Cob, like the other poems in the collection, uses no punctuation beyond the breathing spaces of grammar and line break. This links it to the polyphonic form of the catch, in which the parts were originally written out as one extended melody. In the poem, some of the clauses, though cohering into logical sentences, have permeable borders. Connective grammar may be evaded altogether, as in the first stanza, allowing full weight to the word as thing, freestanding and self-contained in the stream of time. The metamorphoses of cob to corncob, baked mud to bread, horsehair to horses’ flanks occur seamlessly: they slip past species barriers as past commas and main verbs: they become almost interchangeable. Cob might perhaps be thought of as a three-part catch.
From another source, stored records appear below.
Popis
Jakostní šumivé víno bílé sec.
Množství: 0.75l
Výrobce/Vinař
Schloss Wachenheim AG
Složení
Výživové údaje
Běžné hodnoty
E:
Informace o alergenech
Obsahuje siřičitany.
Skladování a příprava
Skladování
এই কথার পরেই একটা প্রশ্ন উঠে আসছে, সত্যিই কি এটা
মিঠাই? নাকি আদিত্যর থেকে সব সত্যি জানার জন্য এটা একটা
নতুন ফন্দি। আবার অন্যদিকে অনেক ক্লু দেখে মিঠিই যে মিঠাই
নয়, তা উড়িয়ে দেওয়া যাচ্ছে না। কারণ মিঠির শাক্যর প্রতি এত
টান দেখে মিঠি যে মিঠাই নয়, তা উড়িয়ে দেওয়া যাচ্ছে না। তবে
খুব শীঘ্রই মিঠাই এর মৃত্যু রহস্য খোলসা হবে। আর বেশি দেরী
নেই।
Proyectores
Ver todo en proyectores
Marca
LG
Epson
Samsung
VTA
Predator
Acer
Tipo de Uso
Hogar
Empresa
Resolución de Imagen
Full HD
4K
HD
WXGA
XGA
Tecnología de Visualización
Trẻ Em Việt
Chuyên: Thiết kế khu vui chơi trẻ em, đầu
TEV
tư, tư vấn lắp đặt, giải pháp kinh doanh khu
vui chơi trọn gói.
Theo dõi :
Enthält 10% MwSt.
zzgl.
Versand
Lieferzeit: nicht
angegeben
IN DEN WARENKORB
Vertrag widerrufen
The question begun at the beginning of the second stanza (“do you remember”) has no conclusion, no question mark: it continues in a litany of self-forgetful reminiscence to the end of the poem where there is, after all, a full-stop.

The ancestral presences driving and forming this poem include both English pastoral and Celtic mystical traditions. Thomas Hardy and Ivor Gurney hover in the rich dark shadows: the light, though, seems to be falling from the west. The Catch seems above all to be a narrative of mystical experience; free of God and dogma, but deeply aware of history and ecology, it may be among the pioneers of a newly emergent 21st-century incarnation of sacred poetry.